Sacerdote di grande spessore umano, intellettuale e spirituale, ha lasciato una traccia profonda nella vita di chi l’ha frequentato, per un dialogo culturale o per confessarsi, per la direzione spirituale o per un’amicizia d’intenso gusto umano. Fine consigliere, ironico, sorridente e pronto a una risata cordiale, conversatore ricco di temi e di saggezza, dotato di una memoria precisa, e soprattutto prete dalla fede semplice e forte, ha sempre espresso tutti questi doni con la sua capacità comunicativa, condita di simpatia e buon umore, segno anche della lunga permanenza a Napoli, città che gli era particolarmente congeniale e dove ha chiesto di essere sepolto.

Chi l’ha conosciuto più da vicino fa notare che quest’uomo di Dio se n’è andato in punta di piedi dopo una lunga e intensa vita sacerdotale, mostrandoci che vivere una vita come la sua “vale la pena”. «Ogni giorno – l’ha ricordato Manfrini – con molta regolarità intercalava il tempo dedicato allo studio con quello riservato alla preghiera e ad accogliere, con immediata disponibilità, le persone che lo cercavano per un aiuto spirituale. Ogni giorno le stesse cose, alla stessa ora. Pieno di zelo apostolico, non ha lesinato energie per avvicinare nuove persone e nuovi ambienti al Signore. Anche dopo aver compiuto gli 80 anni, si dava da fare per promuovere ritiri o conferenze spirituali, non solo a Napoli dove abitava, ma anche in altre provincie della Campania. E tutto questo pur avendo seri problemi di salute. Entrava nel cuore delle persone, si interessava sinceramente alla loro vita; ancora a distanza di anni, quando incontrava alcune di queste persone ricordava i loro nomi, i nomi dei parenti prossimi, i particolari di alcune vicende professionali e familiari.
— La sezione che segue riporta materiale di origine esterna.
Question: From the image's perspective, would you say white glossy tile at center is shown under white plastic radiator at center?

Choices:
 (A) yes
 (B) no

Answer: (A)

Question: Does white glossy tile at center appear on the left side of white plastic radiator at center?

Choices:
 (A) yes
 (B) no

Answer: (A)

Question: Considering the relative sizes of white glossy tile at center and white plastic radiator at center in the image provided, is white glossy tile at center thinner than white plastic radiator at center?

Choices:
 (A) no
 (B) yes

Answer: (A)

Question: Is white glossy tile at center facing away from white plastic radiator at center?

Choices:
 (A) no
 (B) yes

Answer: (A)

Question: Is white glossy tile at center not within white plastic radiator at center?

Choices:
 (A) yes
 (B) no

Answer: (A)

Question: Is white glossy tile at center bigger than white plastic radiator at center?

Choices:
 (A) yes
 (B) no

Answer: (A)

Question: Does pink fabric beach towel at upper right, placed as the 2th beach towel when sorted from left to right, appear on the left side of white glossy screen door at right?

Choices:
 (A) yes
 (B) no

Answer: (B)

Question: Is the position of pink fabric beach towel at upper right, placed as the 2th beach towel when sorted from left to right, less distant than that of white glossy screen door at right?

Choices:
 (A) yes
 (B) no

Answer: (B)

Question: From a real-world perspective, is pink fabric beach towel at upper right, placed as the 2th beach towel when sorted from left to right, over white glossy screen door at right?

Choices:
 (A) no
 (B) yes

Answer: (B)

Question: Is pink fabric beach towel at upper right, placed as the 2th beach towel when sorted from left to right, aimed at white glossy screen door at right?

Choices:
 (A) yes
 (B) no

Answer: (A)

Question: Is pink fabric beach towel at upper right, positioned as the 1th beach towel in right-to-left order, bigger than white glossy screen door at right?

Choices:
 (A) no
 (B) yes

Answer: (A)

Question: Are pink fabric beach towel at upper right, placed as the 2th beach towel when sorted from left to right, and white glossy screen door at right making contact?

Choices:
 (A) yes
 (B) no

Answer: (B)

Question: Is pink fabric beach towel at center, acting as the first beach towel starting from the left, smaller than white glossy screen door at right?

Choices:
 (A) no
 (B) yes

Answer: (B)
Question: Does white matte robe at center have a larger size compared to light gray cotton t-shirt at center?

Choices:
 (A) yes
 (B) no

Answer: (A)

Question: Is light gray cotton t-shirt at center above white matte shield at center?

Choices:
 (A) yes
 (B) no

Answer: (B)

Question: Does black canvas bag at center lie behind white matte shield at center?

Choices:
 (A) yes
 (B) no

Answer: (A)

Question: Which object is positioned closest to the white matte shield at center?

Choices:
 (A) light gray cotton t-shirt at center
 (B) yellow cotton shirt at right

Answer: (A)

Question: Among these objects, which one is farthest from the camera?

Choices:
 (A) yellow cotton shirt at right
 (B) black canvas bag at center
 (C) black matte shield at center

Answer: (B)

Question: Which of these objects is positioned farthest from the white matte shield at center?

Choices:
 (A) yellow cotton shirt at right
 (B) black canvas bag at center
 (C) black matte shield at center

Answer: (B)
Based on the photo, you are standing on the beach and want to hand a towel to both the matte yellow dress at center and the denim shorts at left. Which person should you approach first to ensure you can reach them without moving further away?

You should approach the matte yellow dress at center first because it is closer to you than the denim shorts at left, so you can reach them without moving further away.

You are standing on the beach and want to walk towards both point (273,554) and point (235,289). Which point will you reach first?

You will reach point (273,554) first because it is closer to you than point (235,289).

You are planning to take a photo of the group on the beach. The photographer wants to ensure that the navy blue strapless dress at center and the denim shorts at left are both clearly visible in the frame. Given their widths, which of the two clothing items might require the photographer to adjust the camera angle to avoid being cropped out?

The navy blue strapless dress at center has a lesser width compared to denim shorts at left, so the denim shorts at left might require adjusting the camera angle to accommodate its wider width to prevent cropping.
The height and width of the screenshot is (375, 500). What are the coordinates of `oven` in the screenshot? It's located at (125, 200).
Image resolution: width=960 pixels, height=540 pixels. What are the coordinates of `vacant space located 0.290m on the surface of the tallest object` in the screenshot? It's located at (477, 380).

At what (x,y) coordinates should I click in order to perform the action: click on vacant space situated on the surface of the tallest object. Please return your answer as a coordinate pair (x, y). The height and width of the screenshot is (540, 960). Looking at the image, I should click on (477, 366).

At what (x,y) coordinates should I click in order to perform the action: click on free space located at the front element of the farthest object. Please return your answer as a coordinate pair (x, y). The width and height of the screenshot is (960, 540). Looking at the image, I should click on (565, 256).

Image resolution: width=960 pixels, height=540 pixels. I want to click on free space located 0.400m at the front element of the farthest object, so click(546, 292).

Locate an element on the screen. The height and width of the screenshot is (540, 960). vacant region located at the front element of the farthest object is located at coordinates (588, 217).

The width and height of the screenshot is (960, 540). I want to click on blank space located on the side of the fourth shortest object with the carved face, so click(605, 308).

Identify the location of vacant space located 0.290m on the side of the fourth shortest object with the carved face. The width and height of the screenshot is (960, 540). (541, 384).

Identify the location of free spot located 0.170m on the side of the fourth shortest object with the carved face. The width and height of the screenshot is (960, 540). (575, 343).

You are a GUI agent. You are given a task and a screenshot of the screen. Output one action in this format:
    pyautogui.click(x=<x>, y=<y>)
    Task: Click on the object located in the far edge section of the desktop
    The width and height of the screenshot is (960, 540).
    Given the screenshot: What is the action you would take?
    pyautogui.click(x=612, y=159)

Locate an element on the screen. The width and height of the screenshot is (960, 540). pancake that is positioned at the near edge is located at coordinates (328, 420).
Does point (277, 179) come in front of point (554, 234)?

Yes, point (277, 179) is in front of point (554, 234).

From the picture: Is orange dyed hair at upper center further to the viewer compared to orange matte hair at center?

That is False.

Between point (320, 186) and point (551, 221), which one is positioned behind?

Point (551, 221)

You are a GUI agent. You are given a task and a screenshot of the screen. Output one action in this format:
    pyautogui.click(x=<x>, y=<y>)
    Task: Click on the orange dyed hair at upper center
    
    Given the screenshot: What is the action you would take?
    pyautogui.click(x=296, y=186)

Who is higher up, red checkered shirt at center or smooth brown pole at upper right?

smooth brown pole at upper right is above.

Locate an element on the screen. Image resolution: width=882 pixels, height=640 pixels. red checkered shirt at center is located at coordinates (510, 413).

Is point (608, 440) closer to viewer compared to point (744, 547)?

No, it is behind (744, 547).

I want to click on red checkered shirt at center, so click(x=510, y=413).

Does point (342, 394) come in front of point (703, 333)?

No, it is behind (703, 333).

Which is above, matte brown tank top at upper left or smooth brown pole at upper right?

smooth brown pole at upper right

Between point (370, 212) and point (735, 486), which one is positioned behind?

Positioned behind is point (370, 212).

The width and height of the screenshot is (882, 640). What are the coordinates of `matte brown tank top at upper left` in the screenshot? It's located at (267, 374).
È certo che aveva avuto il dono di una memoria prodigiosa, ma è altrettanto vero che sapeva mettere questo dono al sevizio della carità, perché ognuno si sentisse particolarmente da lui amato. Sono tanti coloro che assicurano di aver incontrato in don Michele un padre, una guida che ha cambiato loro la vita, e che aiutava a essere ottimisti».